Parquet または ORC のいずれかを選択するには、以下の点を考慮してください。
クエリのパフォーマンス — Parquet はより幅広い種類のクエリをサポートしているため、複雑なクエリを実行する場合は、Parquet の方が適している場合があります。
複雑なデータ型 — 複雑なデータ型を使用している場合は、ORC の方が幅広い複合データ型をサポートしているので、より適している場合があります。
ファイルサイズ — ディスク容量が懸念される場合、通常、ORC を使用するとファイルが小さくなり、ストレージコストを低減できます。
圧縮 — Parquet と ORC はどちらも優れた圧縮機能を備えていますが、最適な形式は特定のユースケースによって異なります。
進化 — Parquet と ORC はどちらもスキーマの進化をサポートしています。つまり、時間の経過とともに列を追加、削除、または変更できます。
Parquet と ORC はどちらもビッグデータアプリケーションに適していますが、選択する前にシナリオの要件を検討してください。

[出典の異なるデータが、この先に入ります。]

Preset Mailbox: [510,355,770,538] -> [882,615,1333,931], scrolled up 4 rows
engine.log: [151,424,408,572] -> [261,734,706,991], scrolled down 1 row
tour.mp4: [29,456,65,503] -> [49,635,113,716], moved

データとクエリに対してベンチマークを実行して、どの形式がユースケースに適したパフォーマンスを発揮するかを確認することをお勧めします。
クエリが複雑な場合はParquet、複雑なデータ型を使用している場合や、ストレージコストの低減を重視する場合はORCが適しているとのことです。
たしかに今回の結果を見ると、ORCの方がスキャンデータのサイズが小さくなっているのが分かります。
まとめ・感想
- 最適化の順番としては、
まずは手軽に実行できそうな方法2(データを圧縮する)を実施、
続いて方法1(パーティション化する)、方法3(データを列指向形式に変換する)を検討するという流れがいいかなと感じました。 - 今回試したのはそこまで大きなデータサイズではないので、
サイズが膨大だったり、ファイル数が増加するとまた違った結果になるかもしれませんが、
パフォーマンス改善を行う際の参考にしていただければと思います。 - クエリの統計を確認して「計画」の時間がネックになっていそうなら、パーティションの数を減らしてみるといいかと思います。